Don't think this ID's habit of constantly connecting stocks with boy toys is somewhat indecent. But the human body all comes from sex. The principles of stocks being no different from the principles of sex is nothing surprising—this has been discussed in previous lessons. If you can channel your sexual energy into stocks and develop that love-at-first-sight intuition, then you've at least begun to get your foot in the door. And the theoretical analysis covered previously must ultimately return to this kind of intuition. To put it more bluntly: for something like 419 (one-night stands), whether male or female, the decision of whether or not to do it is made within 1 second. Stocks are the same—whether to have a "419" with a stock is decided the same way. Of course, some 419s lead to lifelong regret, and some to lifelong fond memories—same as with stocks. And a true master of 419s can see through a person with a single glance and knows what they need, what they should take, what they shouldn't take, and can let go cleanly—like a wild goose crossing an empty sky. Otherwise it's not a proper 419. Stocks are the same—stock price movements are like a boy toy posing seductively, and you need to see through the act with one look. Of course, stocks are more lovable than boy toys in one respect: a boy toy's seductive poses only go in one direction, while stocks have three possible states. This also means that with boy toys, there comes a time of boredom, but with stocks, that's not necessarily the case.

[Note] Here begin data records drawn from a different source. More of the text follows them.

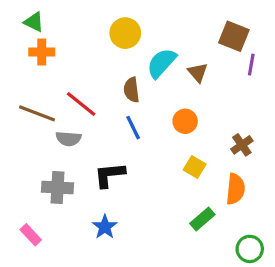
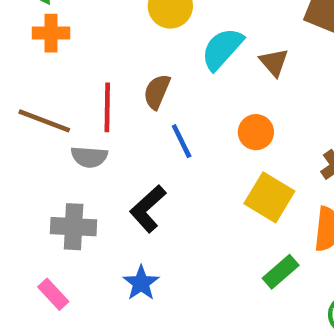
brown semicircle: (132, 90) -> (157, 92), moved, turned 30
red line: (81, 104) -> (107, 107), turned 52
yellow square: (195, 167) -> (269, 197), size x1.5
black L-shape: (109, 175) -> (148, 209), turned -36
pink rectangle: (31, 235) -> (53, 294), moved

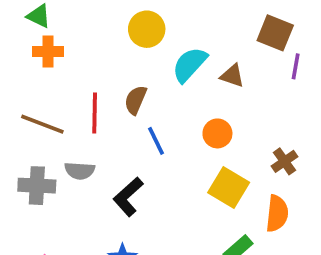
brown triangle: (274, 62) -> (232, 76), turned -30
gray semicircle: (89, 157) -> (80, 171), moved
gray cross: (74, 227) -> (37, 186), moved

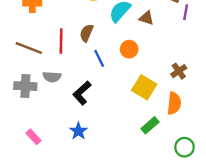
orange circle: (217, 133) -> (129, 49), moved

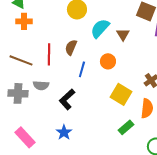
brown triangle: (146, 18) -> (123, 34), turned 40
blue line: (99, 58) -> (82, 69), turned 42
pink rectangle: (33, 137) -> (25, 137), size x1.5

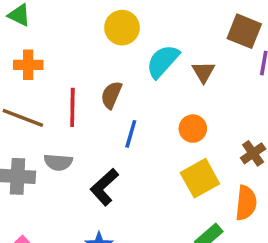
orange cross: (24, 21) -> (28, 65), moved
orange circle: (108, 61) -> (193, 129), moved
yellow square: (121, 94) -> (200, 178), turned 30

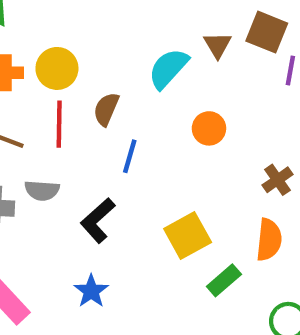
yellow circle: (122, 28) -> (57, 68), moved
brown triangle: (203, 72) -> (218, 45), moved
orange circle: (193, 129) -> (209, 128), moved
yellow square: (200, 178) -> (188, 235), moved

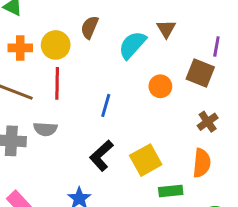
brown square: (267, 32) -> (200, 73), moved
brown semicircle: (106, 109) -> (90, 27), moved
black L-shape: (98, 220) -> (101, 156), moved
green rectangle: (224, 280) -> (171, 191), turned 35

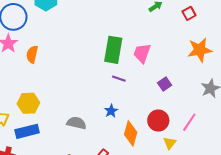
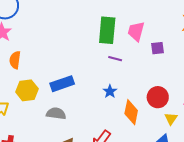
orange semicircle: (32, 54) -> (15, 60), moved
purple square: (165, 84) -> (158, 48), moved, turned 32
gray semicircle: (76, 123) -> (56, 113), moved
blue rectangle: (27, 131) -> (62, 84), moved

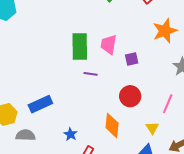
blue star: (110, 91) -> (71, 134), moved
red circle: (158, 97) -> (130, 96), moved
gray semicircle: (56, 113) -> (25, 135), moved

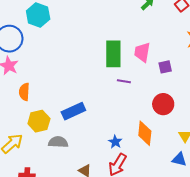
blue star: (71, 134) -> (115, 142), moved

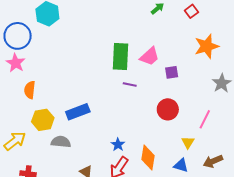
pink trapezoid: (142, 52) -> (150, 56), turned -145
orange diamond: (145, 133) -> (148, 157), moved

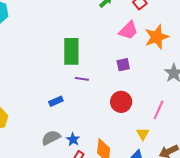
pink trapezoid: (150, 56) -> (128, 30), moved
blue rectangle: (78, 112) -> (56, 101), moved, size x0.6
gray semicircle: (61, 142) -> (51, 138), moved, turned -30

But before you have that all-seeing eye, don't pretend to be a Don Juan. Just stay home obediently and hold the baby. Being a playboy requires skill. Stocks are the same—without that transcendent intuition, just analyze honestly. After roughly selecting your target on higher-level charts, pick your microscope and conduct detailed tracking analysis. Then position your buy point according to your operation level, operate according to that level, and keep at it until you've played that stock to death, until you're bored, or until you discover new and better toys to play with. From a purely theoretical standpoint, no stock has any special operational value—a stock oscillating within a hub doesn't necessarily produce less profit than one in a unilateral rise at the corresponding level.

There are only bad operators, no bad stocks. Stocks are just waste paper—fundamentally all garbage. If your technique and mentality aren't up to par, any stock can bankrupt you. Of course, for small capital, you must choose stocks with good personality (active trading character). For large capital, a stock's personality can be reshaped—just as there's no boy toy that can't be made into a boy toy, it's merely a matter of cost. Stocks are the same: any stock's trading personality can be reshaped; it's just that the energy required varies.

No more writing. Another day has already begun. This ID needs to wash up and sleep too. Signing off first. See you all after today's market close for commentary. Then, after this ID's dinner banquet, I'll catch the last flight back to Beijing. Heart racing toward home. Tuesday, I can finally watch the market from Beijing. Goodbye.